→ ИСХОДНЫЙ ТЕКСТ:

________________

При всей условности, ограниченности данной оппозиции ее нельзя не учитывать при обсуждении проблемы “Запад и Восток”, при выявлении психологических особенностей представителей этих двух регионов. Новоевропейская модель человека, генезис которой будет прослежен дальше, является активистско-предметной, утверждая, что личность формируется, проявляется и познает себя прежде всего через свои деяния, в ходе которых она преобразует материальный мир и самое себя. Восточная, особенно индийская, философия, напротив, не придает значения предметной деятельности, утверждая, что творческая активность, составляющая сущность “Я”, развертывается лишь во внутреннем духовном пространстве и познается не аналитически, а в акте мгновенного озарения (“сатори”), который есть одновременно пробуждение от сна, самореализация и погружение в себя.
Кажущийся парадокс индийской философии состоит в том, что, хотя ее центральным понятием является “Я”, своей высшей целью она считает как раз “освобождение от самости”.

________________

→ ИСХОДНЫЕ ДАННЫЕ:
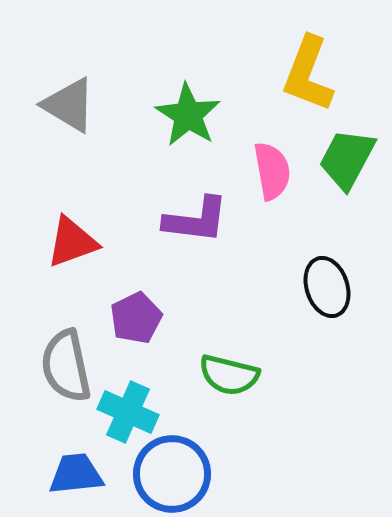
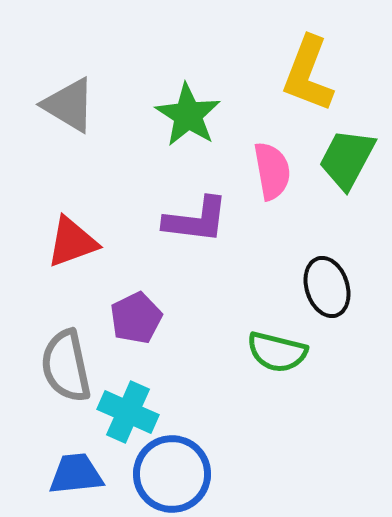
green semicircle: moved 48 px right, 23 px up
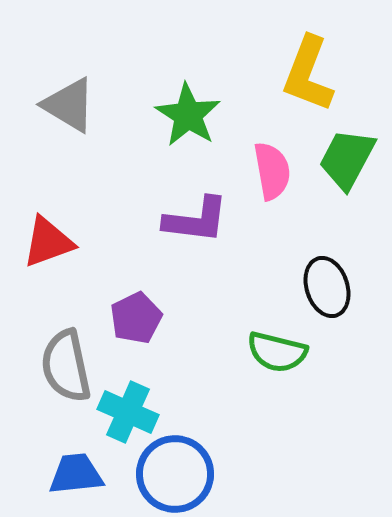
red triangle: moved 24 px left
blue circle: moved 3 px right
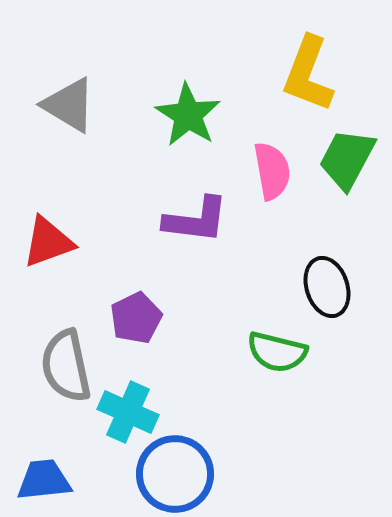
blue trapezoid: moved 32 px left, 6 px down
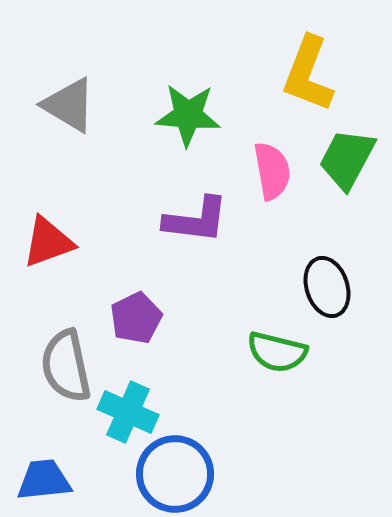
green star: rotated 28 degrees counterclockwise
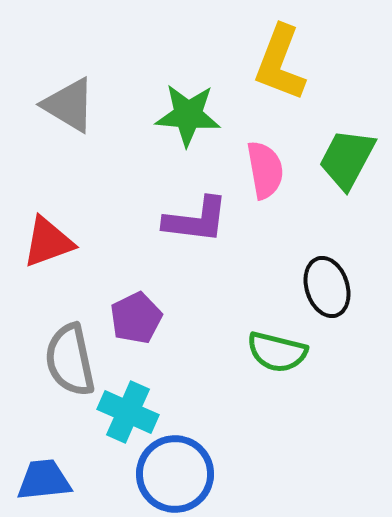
yellow L-shape: moved 28 px left, 11 px up
pink semicircle: moved 7 px left, 1 px up
gray semicircle: moved 4 px right, 6 px up
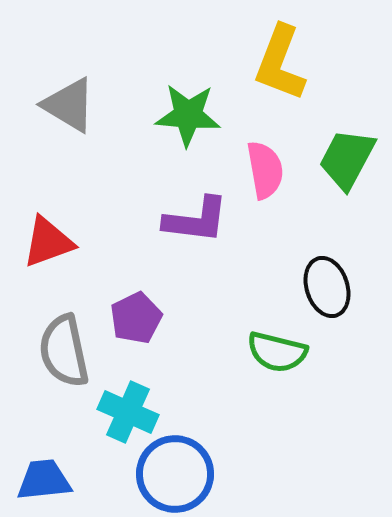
gray semicircle: moved 6 px left, 9 px up
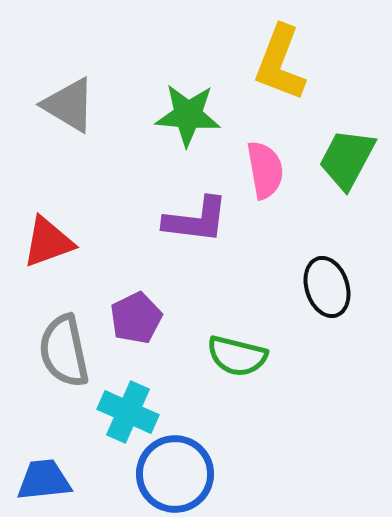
green semicircle: moved 40 px left, 4 px down
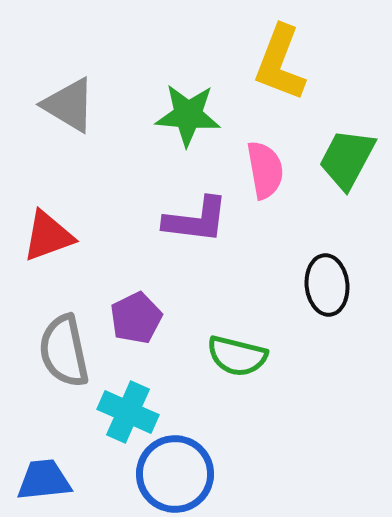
red triangle: moved 6 px up
black ellipse: moved 2 px up; rotated 12 degrees clockwise
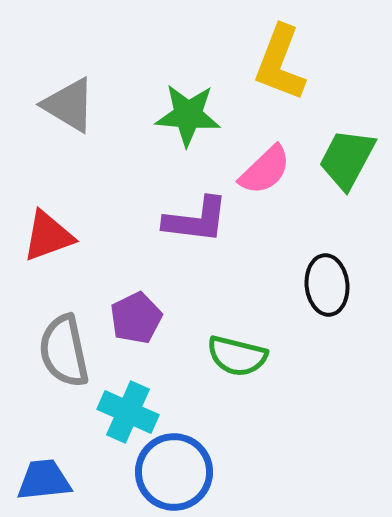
pink semicircle: rotated 56 degrees clockwise
blue circle: moved 1 px left, 2 px up
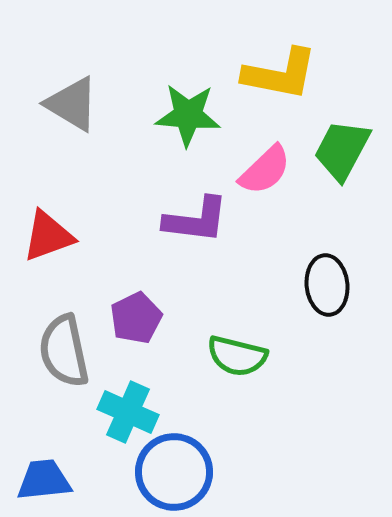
yellow L-shape: moved 11 px down; rotated 100 degrees counterclockwise
gray triangle: moved 3 px right, 1 px up
green trapezoid: moved 5 px left, 9 px up
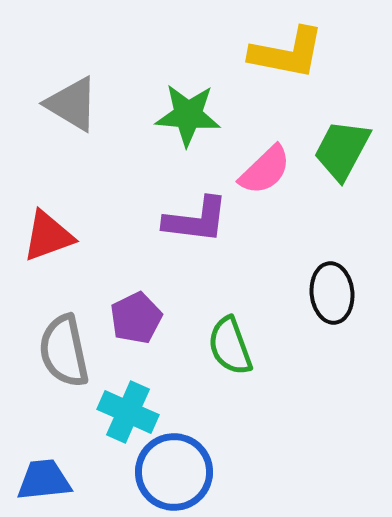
yellow L-shape: moved 7 px right, 21 px up
black ellipse: moved 5 px right, 8 px down
green semicircle: moved 7 px left, 10 px up; rotated 56 degrees clockwise
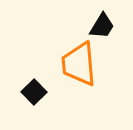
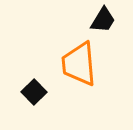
black trapezoid: moved 1 px right, 6 px up
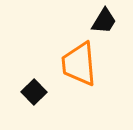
black trapezoid: moved 1 px right, 1 px down
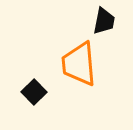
black trapezoid: rotated 20 degrees counterclockwise
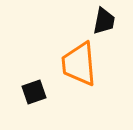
black square: rotated 25 degrees clockwise
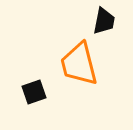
orange trapezoid: rotated 9 degrees counterclockwise
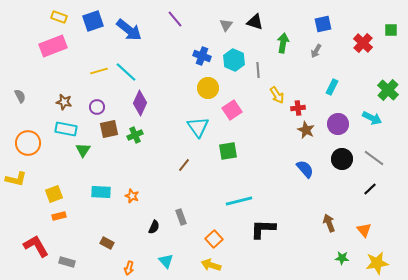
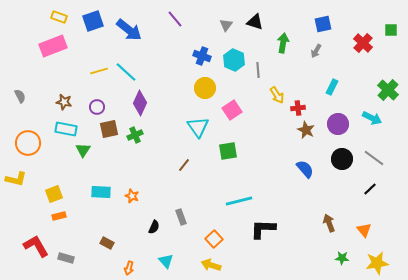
yellow circle at (208, 88): moved 3 px left
gray rectangle at (67, 262): moved 1 px left, 4 px up
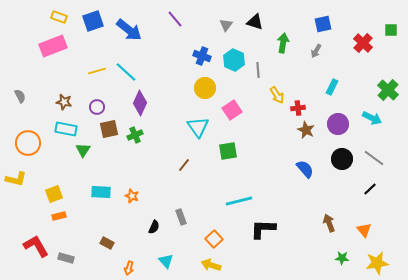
yellow line at (99, 71): moved 2 px left
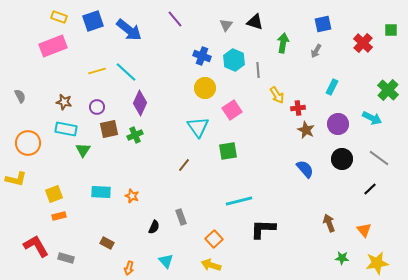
gray line at (374, 158): moved 5 px right
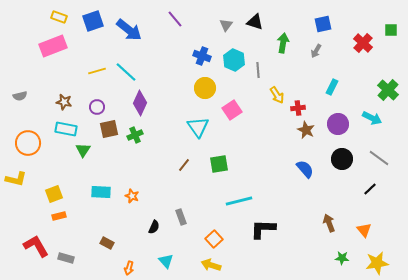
gray semicircle at (20, 96): rotated 104 degrees clockwise
green square at (228, 151): moved 9 px left, 13 px down
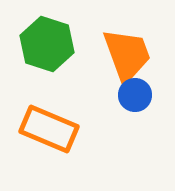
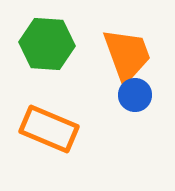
green hexagon: rotated 14 degrees counterclockwise
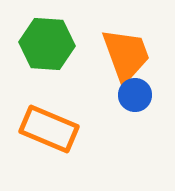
orange trapezoid: moved 1 px left
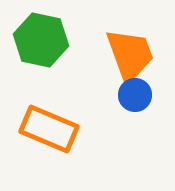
green hexagon: moved 6 px left, 4 px up; rotated 8 degrees clockwise
orange trapezoid: moved 4 px right
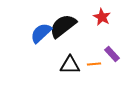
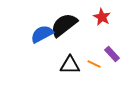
black semicircle: moved 1 px right, 1 px up
blue semicircle: moved 1 px right, 1 px down; rotated 15 degrees clockwise
orange line: rotated 32 degrees clockwise
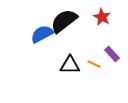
black semicircle: moved 4 px up
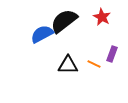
purple rectangle: rotated 63 degrees clockwise
black triangle: moved 2 px left
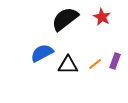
black semicircle: moved 1 px right, 2 px up
blue semicircle: moved 19 px down
purple rectangle: moved 3 px right, 7 px down
orange line: moved 1 px right; rotated 64 degrees counterclockwise
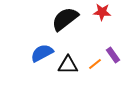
red star: moved 5 px up; rotated 24 degrees counterclockwise
purple rectangle: moved 2 px left, 6 px up; rotated 56 degrees counterclockwise
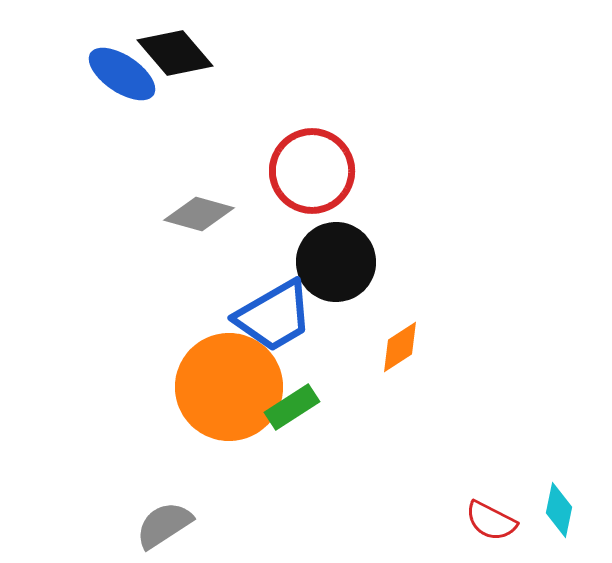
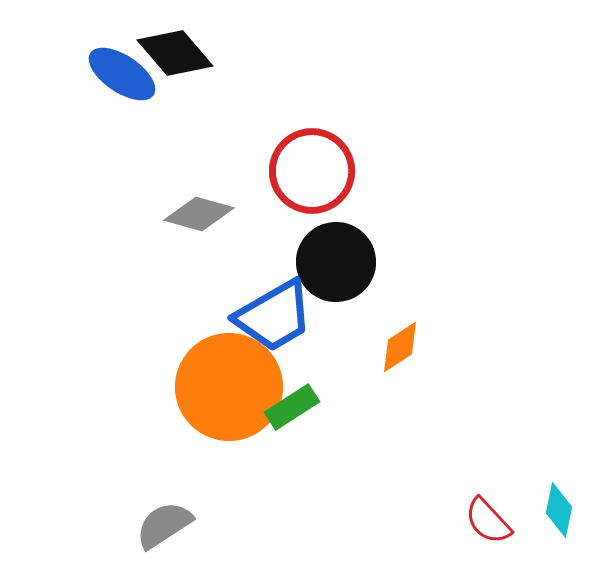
red semicircle: moved 3 px left; rotated 20 degrees clockwise
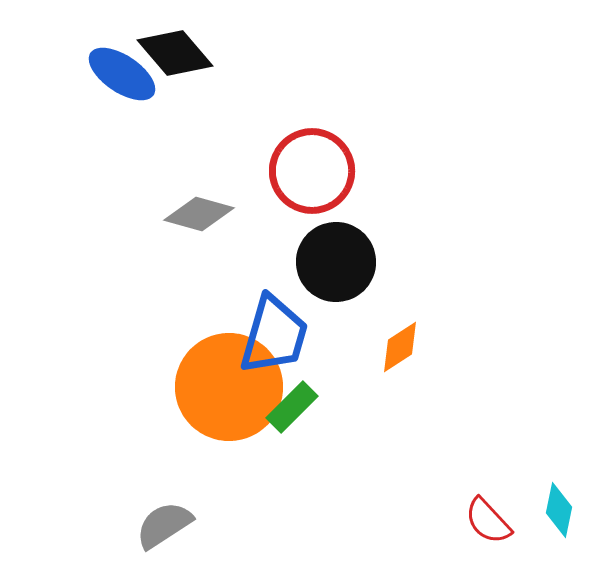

________________

→ ЗАДАНИЕ 1: Пожалуйста, переведите на английский язык это предложение из текста о Западе и Востоке: «Кажущийся парадокс индийской философии состоит в том, что, хотя ее центральным понятием является “Я”, своей высшей целью она считает как раз “освобождение от самости”.»
→ ЗАДАНИЕ 2: Приведите продолжение текста о Западе и Востоке, начиная сразу после его последнего предложения.

→ ОТВЕТ 1: The apparent paradox of Indian philosophy is that, although its central concept is the "I," it considers its highest goal to be precisely "liberation from selfhood."

→ ОТВЕТ 2:
Ни в упанишадах, ни в буддизме не отрицается существование эмпирического, индивидуального “малого Я”. Но оно не определяется там через объективные свойства. Предметы, с которыми индивид временно отождествляет себя, не составляют его подлинного “Я”, учит буддизм. “Я” не сводится к сумме “моего”. Буддийские тексты много говорят о том, чем не является “Я”, но умалчивают, что же оно представляет собой. В одном из них описывается случай, когда странствующий монах Ваччхаготта спросил Будду, существует ли “Я”. Будда промолчал. “Значит, “Я” не существует?” настаивал монах. Будда опять молчал. Монах ушел. “Почему же, господин, ты не ответил на заданные вопросы?” – спросил Будду его любимый ученик Ананда. “Потому, – сказал Будда, что утвердительный ответ на первый вопрос подтвердил бы мнение о постоянстве, а на второй – об уничтожении “Я” [31]. Оба ответа ошибочны, потому что неверны вопросы. Вопросы: “Что такое “Я”?” или “Где находится “Я”?” ориентированы на получение готового объективного знания. Между тем бытие субъекта всегда открыто. Вопрос “Кто “Я”?” подразумевает поиск жизненного пути, который невозможно выразить в завершенной форме именно потому, что путь не окончен.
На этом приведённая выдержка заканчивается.